Tasks:
**a)** In the message, what is the only software the writer has on the webserver?
**b)** Condense the paragraph of the message that begins "On my webserver, I only have" into one shorter sentence that keeps its main facts.
**c)** Reproduce the part of the message starting with "[1] http://www.w3.org/Submission/CBD/" and going on through "tools not appropriate?".

Selection:
-- START --

On my webserver, I only have Apache and .htaccess, so a triple store is 
not an option. Maybe I should write a script, which splits the triples 
into separate files? But on the other hand my university has unlimited 
traffic ;)

I will introduce the above rule of thumb in the README, when I have time.

All the best,
Sebastian



[1] http://www.w3.org/Submission/CBD/
[2] http://archive.geneontology.org/latest-termdb/go_daily-termdb.owl.gz

Am 22.04.2013 14:09, schrieb Daniel Garijo:
> Hi Sebastain,
> I'm glad I could help you.
> However, I still don't get why the workflow wouldn't work for 
> ontologies with "/". Are any of the
> tools not appropriate?
> Thanks for sharing the VAD link. I was not aware of the tool.

-- END --

Dataset excerpts:

-- START --

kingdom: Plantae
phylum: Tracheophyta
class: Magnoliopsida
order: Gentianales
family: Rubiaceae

-- END --

Solution list:
**a)** Apache and .htaccess.

**b)** With only Apache and .htaccess on the webserver, a triple store is ruled out, so the writer considers a script to split the triples into separate files, though the university has unlimited traffic.

**c)**
[1] http://www.w3.org/Submission/CBD/
[2] http://archive.geneontology.org/latest-termdb/go_daily-termdb.owl.gz

Am 22.04.2013 14:09, schrieb Daniel Garijo:
> Hi Sebastain,
> I'm glad I could help you.
> However, I still don't get why the workflow wouldn't work for 
> ontologies with "/". Are any of the
> tools not appropriate?